In a landmark decision today, the U.S. Supreme Court ruled in Bostock v. Clayton County Georgia that federal law protects gay, lesbian, bisexual, and transgender workers from employment discrimination.

In a 6-3 opinion written by Justice Neil Gorsuch, the Court held that Title VII of the Civil Rights Act's ban on sex-based discrimination encompasses discrimination based on sexual orientation and gender identity. 

"An individual's homosexuality or transgender status is not relevant to employment decisions," Gorsuch wrote. "That's because it is impossible to discriminate against a person for being homosexual or transgender without discriminating against that individual based on sex."

"Those who adopted the Civil Rights Act might not have anticipated their work would lead to this particular result," he continued, "But the limits of the drafters' imagination supply no reason to ignore the law's demands." According to Gorsuch, a staunch textualist, "only the written word is the law, and all persons are entitled to its benefit." 

Bostock addressed three separate appellate court decisions, each of which involved an employer allegedly terminating a long-time employee simply for being gay or transgender. In the first case, Gerald Bostock, who worked for Clayton County, Georgia as a child welfare advocate, was fired for joining a gay recreational softball league. The county terminated him for conduct "unbecoming" a public employee. In the second case, Donald Zarda, a skydiving instructor in New York, was fired after mentioning to a customer that he was gay.

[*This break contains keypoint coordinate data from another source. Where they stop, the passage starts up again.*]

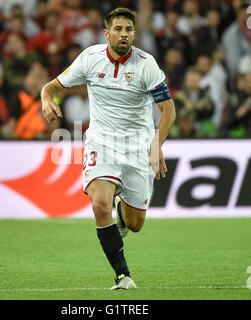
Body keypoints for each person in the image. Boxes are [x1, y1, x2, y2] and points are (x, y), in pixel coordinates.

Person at [40, 8, 176, 290]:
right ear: (107, 33)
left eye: (128, 29)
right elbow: (50, 87)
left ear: (134, 34)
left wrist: (155, 144)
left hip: (137, 146)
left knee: (136, 224)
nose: (123, 34)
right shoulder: (90, 58)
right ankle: (123, 276)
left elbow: (168, 110)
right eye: (118, 29)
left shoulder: (146, 64)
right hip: (101, 142)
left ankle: (123, 217)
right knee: (99, 204)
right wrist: (46, 99)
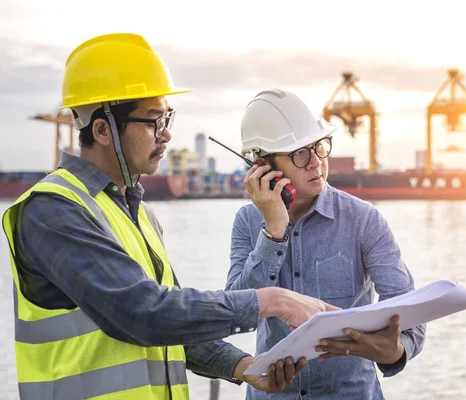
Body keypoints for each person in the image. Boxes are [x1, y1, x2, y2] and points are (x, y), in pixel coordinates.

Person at [2, 34, 339, 400]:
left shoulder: (138, 213)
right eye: (152, 121)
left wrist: (245, 367)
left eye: (167, 117)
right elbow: (144, 313)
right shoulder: (53, 211)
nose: (166, 134)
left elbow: (174, 324)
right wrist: (274, 300)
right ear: (102, 130)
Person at [225, 89, 427, 399]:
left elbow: (409, 313)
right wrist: (273, 231)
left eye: (320, 147)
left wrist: (395, 352)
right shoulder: (248, 222)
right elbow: (235, 311)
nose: (316, 162)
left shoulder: (364, 220)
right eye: (300, 153)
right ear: (263, 164)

And lastly, Aimee Stephens was terminated from her position at a funeral home in Michigan after writing a letter to her employer explaining that she planned to live and work full-time as a woman.

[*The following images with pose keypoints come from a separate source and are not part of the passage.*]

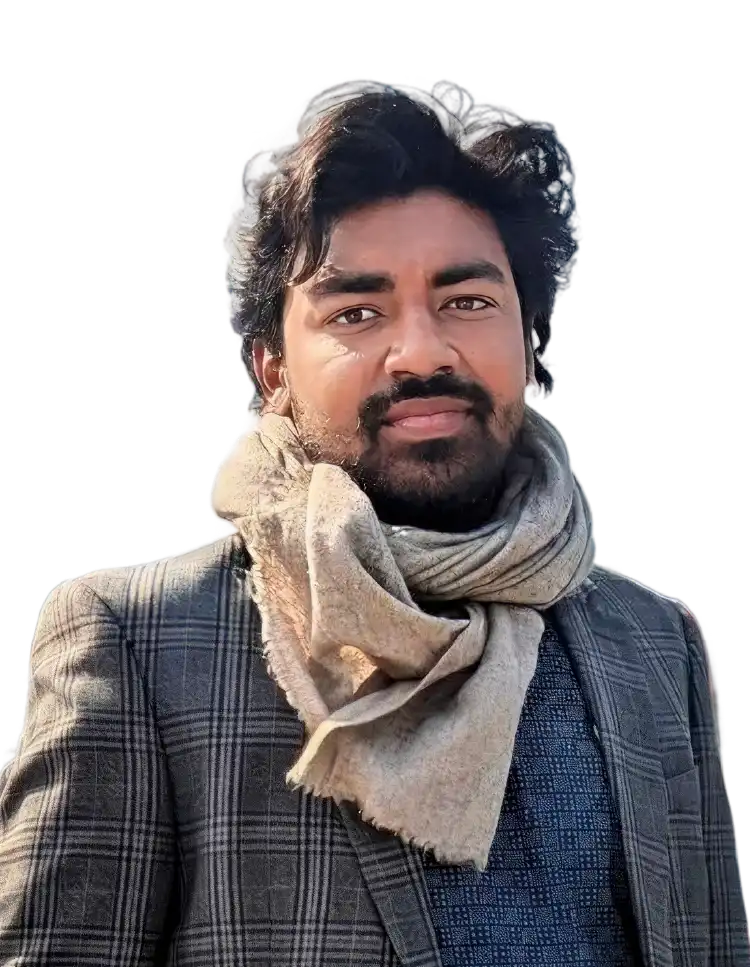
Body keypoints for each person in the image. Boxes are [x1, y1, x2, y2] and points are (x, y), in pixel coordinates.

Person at [1, 77, 747, 966]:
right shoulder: (142, 644)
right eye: (356, 312)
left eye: (467, 300)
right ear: (272, 370)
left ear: (530, 340)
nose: (421, 351)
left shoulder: (655, 644)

The Supreme Court held that all three plaintiffs properly alleged sex-based discrimination claims because "homosexuality and transgender status are inextricably bound up with sex." The Court reasoned, if an employer fires a male employee for no reason other than the fact that he is attracted to men, the employer is discriminating against him for traits it tolerates in female workers. Likewise, if an employer fires a transgender employee who was assigned male at birth but now identifies as female simply because of her outward gender expression, the employer is penalizing a person assigned male at birth for traits it tolerates in an employee assigned female at birth. In both cases, "the individual employee's sex plays an unmistakable and impermissible role in the discharge decision." 

This ruling adds legal protection for millions of LGBTQ employees. Although gay, lesbian, bisexual, and transgender workers in about half the country already enjoyed protection from employment discrimination under state or local laws, the Supreme Court's ruling today ensures gay, lesbian, bisexual, and transgender workers will now be statutorily protected nationwide.